秋霖止まず 第四十一話
すかさず大統領が「ここは法廷ではない。座れ」と止めたが、「これは今の議論と関係があります。今私たちが議論しているのはマルタンのこれからに大きく影響を与えます。ですので、続けさせていただきます」と尋問を続けた。
しかし、すぐにディヤーベオ議員の勢いはくじかれることになる。
議員の発言に他のほとんどの議員が「具体的な捜査もせず責任所在を一人に押しつけるのは今後も後を引く。ここで陛下に責任を擦り付けるのは、かつて行われていた専制政治と変わらず連盟政府にすら劣る議論だ。無責任にもほどがある」と猛反発した。
唐突に始まった誘導尋問に痺れを切らしていた様子の大統領に至っては「ディヤーベオ、お前をクビにするか否かを、ここで話し合うとしよう。何、すぐに結論は出る。時間の無駄にはならん。勢いだけで一人に責任を押しつけようとする者を、その場の雰囲気に乗せてクビするだけだ。お前が試みたようにな。だが、ユニオンは民主的な国家だ。その精神に則り、民主的に決を採ろうではないか。民議会はそのために何十人もいるのだ。今すぐ採決を取れば時間も税金も無駄にならん。若いんなら出直してこい」とディヤーベオ議員を指さして叱責した。
会議室の雲行きが本題が話し合われる前に怪しくなってしまい、これでは冷静な話し合いが出来ない。マルタンの状況はこれではますます悪化の一途を辿ってしまう。悪影響はマルタンだけでは収まらず、ユニオン全体に波及してしまう。
両手をテーブルに打ち付けて「皆さん!」と声を上げて立ち上がった。立ち上がる際にさりげなく杖に触り、魔法で自分の周りだけの空気の振動を増幅させて声を部屋いっぱいに響かせた。
「私は市長殺害未遂事件について、私自身も被害者であり、その責任の一切を負うつもりはありません。
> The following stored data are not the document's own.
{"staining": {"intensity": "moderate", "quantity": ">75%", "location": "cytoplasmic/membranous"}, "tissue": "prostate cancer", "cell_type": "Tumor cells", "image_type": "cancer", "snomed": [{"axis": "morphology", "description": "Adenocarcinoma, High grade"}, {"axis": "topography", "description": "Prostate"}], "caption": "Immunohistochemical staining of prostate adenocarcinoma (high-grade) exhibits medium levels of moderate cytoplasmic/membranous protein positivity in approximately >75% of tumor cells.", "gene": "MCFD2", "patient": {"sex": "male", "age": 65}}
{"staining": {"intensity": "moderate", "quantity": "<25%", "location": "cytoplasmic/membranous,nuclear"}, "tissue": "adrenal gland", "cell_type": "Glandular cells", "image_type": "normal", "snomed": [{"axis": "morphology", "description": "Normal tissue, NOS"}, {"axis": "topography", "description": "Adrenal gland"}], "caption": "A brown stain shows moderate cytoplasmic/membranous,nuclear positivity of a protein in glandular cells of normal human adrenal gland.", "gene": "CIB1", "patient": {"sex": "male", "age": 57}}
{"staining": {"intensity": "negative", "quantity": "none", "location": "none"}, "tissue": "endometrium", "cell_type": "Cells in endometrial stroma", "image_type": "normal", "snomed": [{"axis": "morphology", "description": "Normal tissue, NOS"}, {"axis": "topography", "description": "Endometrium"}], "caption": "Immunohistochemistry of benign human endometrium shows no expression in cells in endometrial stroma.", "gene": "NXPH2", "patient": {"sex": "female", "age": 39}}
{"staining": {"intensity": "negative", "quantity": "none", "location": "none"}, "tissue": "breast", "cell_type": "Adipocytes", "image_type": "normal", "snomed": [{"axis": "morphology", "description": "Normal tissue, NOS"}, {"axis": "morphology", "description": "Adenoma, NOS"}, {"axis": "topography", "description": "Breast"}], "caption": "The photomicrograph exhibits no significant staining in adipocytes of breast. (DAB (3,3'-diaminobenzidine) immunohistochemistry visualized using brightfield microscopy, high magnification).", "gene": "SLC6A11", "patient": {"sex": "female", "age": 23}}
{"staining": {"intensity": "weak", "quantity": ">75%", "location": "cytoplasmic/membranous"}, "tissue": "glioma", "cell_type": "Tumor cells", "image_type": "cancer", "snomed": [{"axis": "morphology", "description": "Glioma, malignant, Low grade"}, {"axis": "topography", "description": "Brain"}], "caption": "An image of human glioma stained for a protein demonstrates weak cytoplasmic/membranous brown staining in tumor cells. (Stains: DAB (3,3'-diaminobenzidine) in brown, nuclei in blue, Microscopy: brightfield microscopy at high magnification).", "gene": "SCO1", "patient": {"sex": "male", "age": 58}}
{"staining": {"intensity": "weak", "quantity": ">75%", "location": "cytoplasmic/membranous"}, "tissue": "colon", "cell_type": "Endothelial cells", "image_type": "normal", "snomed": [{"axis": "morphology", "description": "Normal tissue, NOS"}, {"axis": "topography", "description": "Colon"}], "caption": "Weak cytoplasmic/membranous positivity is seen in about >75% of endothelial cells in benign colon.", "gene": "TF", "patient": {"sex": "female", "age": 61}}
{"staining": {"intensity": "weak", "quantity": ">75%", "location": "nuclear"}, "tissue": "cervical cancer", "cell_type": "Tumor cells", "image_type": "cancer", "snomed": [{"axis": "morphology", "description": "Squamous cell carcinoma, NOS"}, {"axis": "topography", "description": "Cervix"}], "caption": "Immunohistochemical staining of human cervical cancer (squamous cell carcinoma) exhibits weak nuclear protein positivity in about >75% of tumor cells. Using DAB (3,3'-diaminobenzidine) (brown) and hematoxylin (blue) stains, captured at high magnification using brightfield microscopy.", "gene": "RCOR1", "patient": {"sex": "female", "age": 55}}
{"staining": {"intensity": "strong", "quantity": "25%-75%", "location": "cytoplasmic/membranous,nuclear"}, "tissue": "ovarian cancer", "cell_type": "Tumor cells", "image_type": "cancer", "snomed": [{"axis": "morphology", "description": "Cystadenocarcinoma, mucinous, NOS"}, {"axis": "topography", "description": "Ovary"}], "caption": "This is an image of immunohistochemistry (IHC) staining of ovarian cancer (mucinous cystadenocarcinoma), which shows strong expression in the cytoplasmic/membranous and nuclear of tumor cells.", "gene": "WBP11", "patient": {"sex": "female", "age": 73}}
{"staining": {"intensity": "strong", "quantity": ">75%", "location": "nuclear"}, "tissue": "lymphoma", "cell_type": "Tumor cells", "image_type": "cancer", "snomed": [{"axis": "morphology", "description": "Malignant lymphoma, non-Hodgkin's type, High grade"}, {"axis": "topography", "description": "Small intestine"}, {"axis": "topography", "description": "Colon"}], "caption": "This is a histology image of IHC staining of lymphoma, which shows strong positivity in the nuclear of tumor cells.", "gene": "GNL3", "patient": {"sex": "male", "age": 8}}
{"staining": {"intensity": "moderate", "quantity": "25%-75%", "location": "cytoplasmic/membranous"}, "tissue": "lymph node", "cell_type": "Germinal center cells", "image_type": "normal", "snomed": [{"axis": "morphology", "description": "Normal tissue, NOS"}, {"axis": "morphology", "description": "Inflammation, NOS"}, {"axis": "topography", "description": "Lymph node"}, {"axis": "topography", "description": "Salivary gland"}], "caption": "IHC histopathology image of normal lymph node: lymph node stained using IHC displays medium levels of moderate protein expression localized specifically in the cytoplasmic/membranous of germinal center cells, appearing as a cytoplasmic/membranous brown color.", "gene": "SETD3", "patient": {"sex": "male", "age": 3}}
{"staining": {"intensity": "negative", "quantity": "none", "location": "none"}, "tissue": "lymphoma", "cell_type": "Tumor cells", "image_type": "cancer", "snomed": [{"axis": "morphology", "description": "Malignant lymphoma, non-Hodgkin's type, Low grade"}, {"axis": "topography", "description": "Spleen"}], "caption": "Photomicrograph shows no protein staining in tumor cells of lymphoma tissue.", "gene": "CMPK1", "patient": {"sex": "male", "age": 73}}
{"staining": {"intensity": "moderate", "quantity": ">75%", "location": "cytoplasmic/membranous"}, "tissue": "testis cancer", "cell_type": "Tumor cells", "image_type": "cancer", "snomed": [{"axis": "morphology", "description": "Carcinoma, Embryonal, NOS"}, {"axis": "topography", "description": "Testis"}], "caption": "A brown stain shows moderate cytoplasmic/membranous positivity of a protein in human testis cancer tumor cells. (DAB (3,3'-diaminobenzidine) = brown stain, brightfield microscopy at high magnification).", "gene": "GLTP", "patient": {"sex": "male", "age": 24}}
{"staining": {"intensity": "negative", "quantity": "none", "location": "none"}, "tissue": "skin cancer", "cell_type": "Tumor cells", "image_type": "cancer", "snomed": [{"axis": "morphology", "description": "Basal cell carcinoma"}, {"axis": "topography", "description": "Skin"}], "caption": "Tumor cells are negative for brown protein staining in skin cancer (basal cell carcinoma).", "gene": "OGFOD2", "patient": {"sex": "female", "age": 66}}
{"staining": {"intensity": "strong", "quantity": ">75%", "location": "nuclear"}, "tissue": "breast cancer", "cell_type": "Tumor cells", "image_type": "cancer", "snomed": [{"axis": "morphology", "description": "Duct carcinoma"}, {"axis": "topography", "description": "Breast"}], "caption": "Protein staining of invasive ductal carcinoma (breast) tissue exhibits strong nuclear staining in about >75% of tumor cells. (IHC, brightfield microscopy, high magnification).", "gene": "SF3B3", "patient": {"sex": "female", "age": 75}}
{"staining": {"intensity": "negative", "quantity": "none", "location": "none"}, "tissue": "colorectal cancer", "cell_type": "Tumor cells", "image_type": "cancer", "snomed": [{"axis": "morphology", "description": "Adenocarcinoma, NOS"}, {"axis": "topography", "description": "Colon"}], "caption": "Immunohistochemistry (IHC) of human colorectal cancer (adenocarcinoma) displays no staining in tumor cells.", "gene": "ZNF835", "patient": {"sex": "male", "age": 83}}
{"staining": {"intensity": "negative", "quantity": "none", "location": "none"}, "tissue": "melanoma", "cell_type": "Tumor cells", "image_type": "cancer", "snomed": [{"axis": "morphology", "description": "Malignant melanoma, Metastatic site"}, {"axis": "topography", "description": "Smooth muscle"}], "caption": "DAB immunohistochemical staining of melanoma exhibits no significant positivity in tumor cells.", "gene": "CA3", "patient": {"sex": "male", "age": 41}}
ですが、ディヤーベオ議員が事態を素早く収める為にそう仰ったのは、派閥が入り乱れ議論が出来る場が整っていると言う証拠たる派閥の一つである急進派ならではでもあり、全く理解し難い行動だと全否定することはできません。
私個人として、そのようなことを言われるのは非常に許せません。ですが、皇帝という立場を未だ堅持し、政治的な事後処理を含めたことを話し合うためのこういった会議に参加させてもらっている以上、何ら決定権を持たないにしても政治的な見解を持つべきだと考えているます。よって、早期の事態収拾への手段としてそのような方法が考えられてしまうのは仕方ないと思います。
今回起きた痛ましい事件、市長を狙撃で暗殺するなど、単なる狂気だけに満ちた突発的な犯行とは思えません。必ず、何かが背後にあります。それについて警察組織による捜査で現時点では分かっていないのではっきりと言うことは出来ませんが、議会の皆様も分かっているものだと存じます。